Je me suis également rendu dans un campement de personnes déplacées qui s’étire en un étroit ruban au pied d’une succession de montagnes. Des milliers de personnes vivent là depuis plus d’un an. La proximité immédiate des montagnes leur procure un certain sentiment de sécurité, car elles savent qu’elles peuvent en cas de besoin trouver un abri dans les grottes et les anfractuosités à flanc de coteau.

Le dernier jour où j’étais au Kordofan du Sud, j’ai rencontré une autre communauté de personnes déplacées. Ces hommes et ces femmes m’ont expliqué que les montagnes et collines étaient trop éloignés pour eux. Ils avaient établi un campement dans un endroit qu’ils espéraient sûr, sous les arbres. Mais ils ne savaient pas ce qu’ils allaient faire à l’arrivée des pluies, dans quelques mois, lorsque leur abri de fortune aurait cédé aux intempéries.

Tout cela m’a fait penser aux paroles d’un homme que nous avions interviewé l’an dernier dans le camp de réfugiés de Yida (Soudan du Sud). Il expliquait que lui et les siens avaient appris à s’abriter contre les bombes, mais qu’ils ne pouvaient pas se protéger contre la faim. Et c’était bien la faim qui poussait des dizaines de milliers de personnes à traverser la frontière pour trouver secours et sécurité à Yida.
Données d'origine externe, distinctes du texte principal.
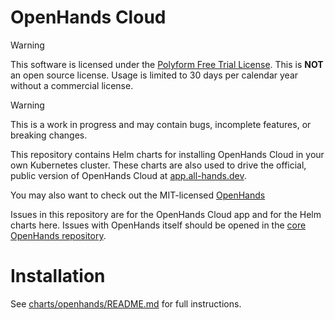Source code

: # OpenHands Cloud
> [!WARNING]
> This software is licensed under the [Polyform Free Trial License](./LICENSE). This is **NOT** an open source license. Usage is limited to 30 days per calendar year without a commercial license.

> [!WARNING]
> This is a work in progress and may contain bugs, incomplete features, or breaking changes.

This repository contains Helm charts for installing OpenHands Cloud
in your own Kubernetes cluster. These charts are also used to drive
the official, public version of OpenHands Cloud at
[app.all-hands.dev](https://app.all-hands.dev).

You may also want to check out the MIT-licensed [OpenHands](https://github.com/All-Hands-AI/OpenHands)

Issues in this repository are for the OpenHands Cloud app and
for the Helm charts here. Issues with OpenHands itself should be
opened in the [core OpenHands repository](github.com/All-Hands-AI/OpenHands).

# Installation

See [charts/openhands/README.md](./charts/openhands/README.md) for
full instructions.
Ses mots me sont souvent revenus à l’esprit alors que je traversais les monts Nouba, dans le Kordofan du Sud – il y a tant de manières de s’abriter contre les bombes. Mais le plus terrible est que, parfois, trouver un abri n’est pas suffisant. Parfois les bombes lâchées par les Antonov font quand même des victimes.

Ce que nous devons faire, bien sûr, c’est avant tout faire disparaître la nécessité de s’abriter. Et ceci ne sera possible que lorsque la campagne de bombardements aveugles, une campagne cruelle et illégale, sera stoppée.

Pour accroître la pression sur le gouvernement soudanais, le Conseil de sécurité de l’ONU doit immédiatement étendre à l’ensemble du pays l’embargo sur les armes actuellement en vigueur uniquement au Darfour, dans l’ouest du Soudan.